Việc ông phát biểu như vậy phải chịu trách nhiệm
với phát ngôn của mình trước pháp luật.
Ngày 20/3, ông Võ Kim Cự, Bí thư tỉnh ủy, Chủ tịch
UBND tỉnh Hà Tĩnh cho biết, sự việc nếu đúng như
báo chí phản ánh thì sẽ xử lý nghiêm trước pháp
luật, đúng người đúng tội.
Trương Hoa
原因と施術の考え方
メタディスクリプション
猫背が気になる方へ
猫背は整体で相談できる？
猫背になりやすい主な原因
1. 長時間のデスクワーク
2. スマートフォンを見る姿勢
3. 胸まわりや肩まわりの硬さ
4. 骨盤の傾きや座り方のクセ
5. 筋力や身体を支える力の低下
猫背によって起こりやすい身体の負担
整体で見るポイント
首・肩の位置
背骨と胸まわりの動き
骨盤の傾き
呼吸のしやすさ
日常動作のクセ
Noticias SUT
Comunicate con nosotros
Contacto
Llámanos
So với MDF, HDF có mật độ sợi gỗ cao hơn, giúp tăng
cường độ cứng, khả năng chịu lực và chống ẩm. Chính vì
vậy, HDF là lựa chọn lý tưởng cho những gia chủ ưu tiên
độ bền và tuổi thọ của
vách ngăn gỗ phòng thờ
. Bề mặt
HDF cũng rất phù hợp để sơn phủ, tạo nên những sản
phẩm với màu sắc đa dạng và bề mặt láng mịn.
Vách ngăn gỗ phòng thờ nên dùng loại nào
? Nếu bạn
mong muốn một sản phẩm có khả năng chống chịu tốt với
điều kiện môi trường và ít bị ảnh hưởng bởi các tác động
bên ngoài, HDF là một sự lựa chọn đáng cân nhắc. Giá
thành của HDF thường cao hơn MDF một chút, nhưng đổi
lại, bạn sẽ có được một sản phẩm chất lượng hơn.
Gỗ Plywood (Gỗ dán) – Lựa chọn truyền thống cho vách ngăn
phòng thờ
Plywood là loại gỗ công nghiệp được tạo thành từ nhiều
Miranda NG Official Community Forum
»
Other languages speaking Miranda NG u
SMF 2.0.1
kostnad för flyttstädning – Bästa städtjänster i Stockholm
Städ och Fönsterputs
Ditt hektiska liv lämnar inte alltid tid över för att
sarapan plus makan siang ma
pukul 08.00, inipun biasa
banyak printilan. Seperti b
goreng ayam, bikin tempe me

_WHAT IS NEEDED:_ Line by line, the data should be returned exactly as written.

_EXPECTED ANSWER:_
Việc ông phát biểu như vậy phải chịu trách nhiệm
với phát ngôn của mình trước pháp luật.
Ngày 20/3, ông Võ Kim Cự, Bí thư tỉnh ủy, Chủ tịch
UBND tỉnh Hà Tĩnh cho biết, sự việc nếu đúng như
báo chí phản ánh thì sẽ xử lý nghiêm trước pháp
luật, đúng người đúng tội.
Trương Hoa
原因と施術の考え方
メタディスクリプション
猫背が気になる方へ
猫背は整体で相談できる？
猫背になりやすい主な原因
1. 長時間のデスクワーク
2. スマートフォンを見る姿勢
3. 胸まわりや肩まわりの硬さ
4. 骨盤の傾きや座り方のクセ
5. 筋力や身体を支える力の低下
猫背によって起こりやすい身体の負担
整体で見るポイント
首・肩の位置
背骨と胸まわりの動き
骨盤の傾き
呼吸のしやすさ
日常動作のクセ
Noticias SUT
Comunicate con nosotros
Contacto
Llámanos
So với MDF, HDF có mật độ sợi gỗ cao hơn, giúp tăng
cường độ cứng, khả năng chịu lực và chống ẩm. Chính vì
vậy, HDF là lựa chọn lý tưởng cho những gia chủ ưu tiên
độ bền và tuổi thọ của
vách ngăn gỗ phòng thờ
. Bề mặt
HDF cũng rất phù hợp để sơn phủ, tạo nên những sản
phẩm với màu sắc đa dạng và bề mặt láng mịn.
Vách ngăn gỗ phòng thờ nên dùng loại nào
? Nếu bạn
mong muốn một sản phẩm có khả năng chống chịu tốt với
điều kiện môi trường và ít bị ảnh hưởng bởi các tác động
bên ngoài, HDF là một sự lựa chọn đáng cân nhắc. Giá
thành của HDF thường cao hơn MDF một chút, nhưng đổi
lại, bạn sẽ có được một sản phẩm chất lượng hơn.
Gỗ Plywood (Gỗ dán) – Lựa chọn truyền thống cho vách ngăn
phòng thờ
Plywood là loại gỗ công nghiệp được tạo thành từ nhiều
Miranda NG Official Community Forum
»
Other languages speaking Miranda NG u
SMF 2.0.1
kostnad för flyttstädning – Bästa städtjänster i Stockholm
Städ och Fönsterputs
Ditt hektiska liv lämnar inte alltid tid över för att
sarapan plus makan siang ma
pukul 08.00, inipun biasa
banyak printilan. Seperti b
goreng ayam, bikin tempe me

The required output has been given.